To make a long story short, I mucked around in the recovery console, looked up information on the blue screen error message I got, and eventually found that my WINNT folder was no longer there. In fact, about the only thing that was still visible on my C drive was the Documents and Settings folder, oddly enough. Presumably something in the file system had gotten screwed up—again—making the system unable to find Windows when trying to boot up.

I went to bed at that point, the knowledge that I'd have to reinstall Windows when I got up putting a sinking feeling in the pit of my stomach. Ironically, I slept incredibly well and was even cheerful when I awoke, right up to the point where I remembered the state that my computer was in. That kind of killed all feelings of happiness on the spot.

I resigned myself to the task of reinstalling Windows, as I've done far too many times before, and began doing so. Everything was going smoothly (does this line sound familiar? it should) until I tried to install service pack 4. "d:\ntldr is being used by another program," it said in an error, telling me to close any programs using it. Only after logging out of Windows and back in again, and trying once more to install SP4, did I notice the real significance of that error: Windows was installed on C drive, not D drive; it should've read, "c:\ntldr". There should not have ever been an ntldr file on D drive, but I looked and there it was. Apparently SP4 was trying to install onto D drive or something, despite both Windows and its install file being located on C drive. I have no idea why, but obviously that wasn't going to work.

I rebooted the PC, thinking I would reformat C drive and re-install Windows once more (just that in itself doesn't take very long) if need be. Just to make sure, I let it try to boot up Windows and it unsurprisingly failed. Installing a service pack replaces critical operating system files, and if the new ones are being put on the wrong partition it's not going to work. Not to mention the installation failed part way through.

This was still simply an inconvenience and nothing too horrendous, though. As I've said before, I've had to re-install Windows plenty of times and I've gotten pretty good at getting things back up to speed within a day. But of course it wouldn't be that easy.

*Provided information:*
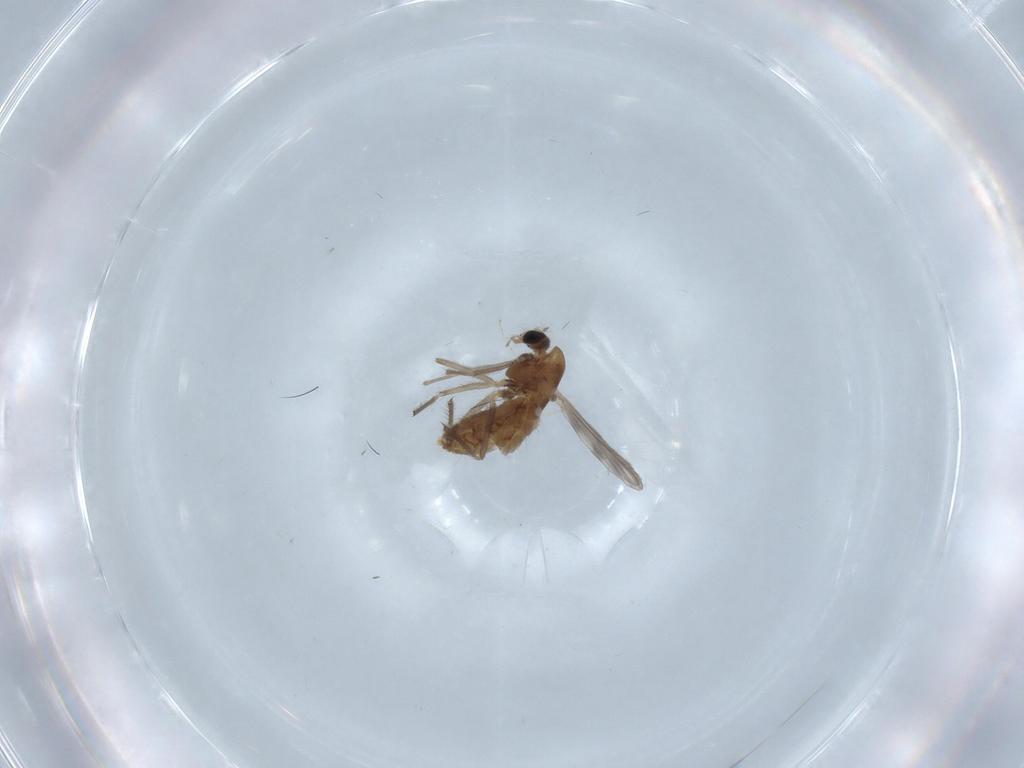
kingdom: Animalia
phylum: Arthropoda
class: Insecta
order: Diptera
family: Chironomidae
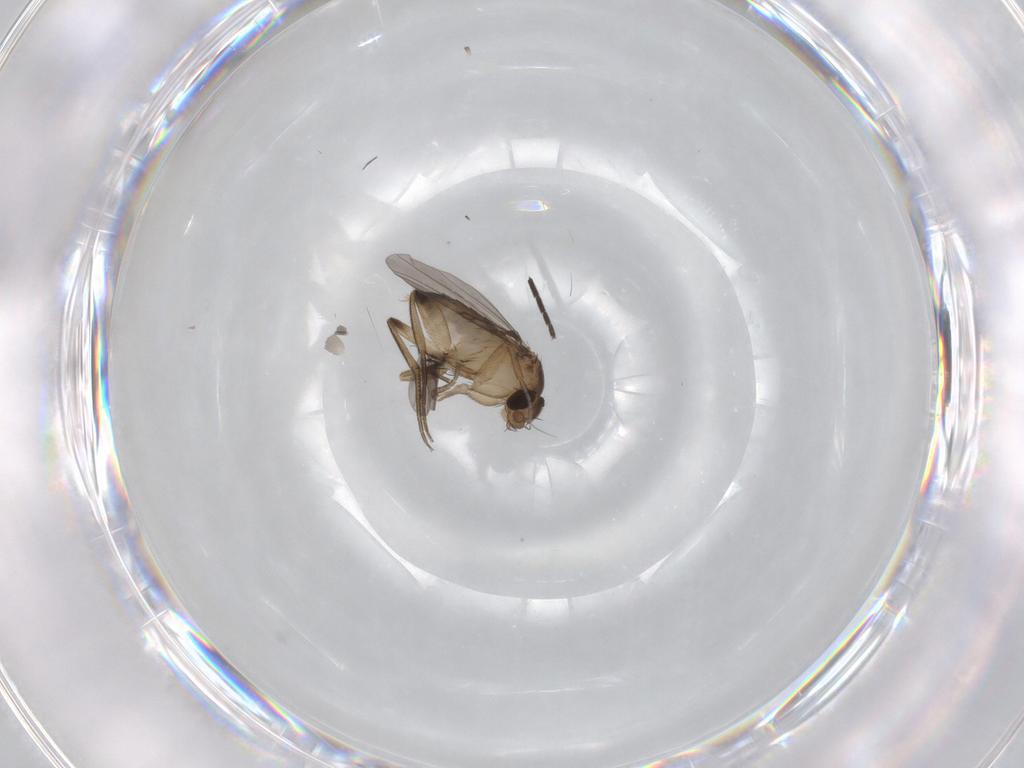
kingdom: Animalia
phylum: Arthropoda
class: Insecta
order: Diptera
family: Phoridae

*What to do:*
[a] Answer these questions about the Windows reinstall account.
(i) Which folder was still visible on the C drive?
(ii) Which service pack was being installed when the ntldr error appeared?
(iii) How did the writer feel on first waking up?
[b] Reproduce the Windows reinstall account word for word from "I rebooted the" up to and including "be that easy.".

*Results for the exercise:*
[a]
(i) The Documents and Settings folder
(ii) Service pack 4
(iii) Cheerful

[b]
I rebooted the PC, thinking I would reformat C drive and re-install Windows once more (just that in itself doesn't take very long) if need be. Just to make sure, I let it try to boot up Windows and it unsurprisingly failed. Installing a service pack replaces critical operating system files, and if the new ones are being put on the wrong partition it's not going to work. Not to mention the installation failed part way through.

This was still simply an inconvenience and nothing too horrendous, though. As I've said before, I've had to re-install Windows plenty of times and I've gotten pretty good at getting things back up to speed within a day. But of course it wouldn't be that easy.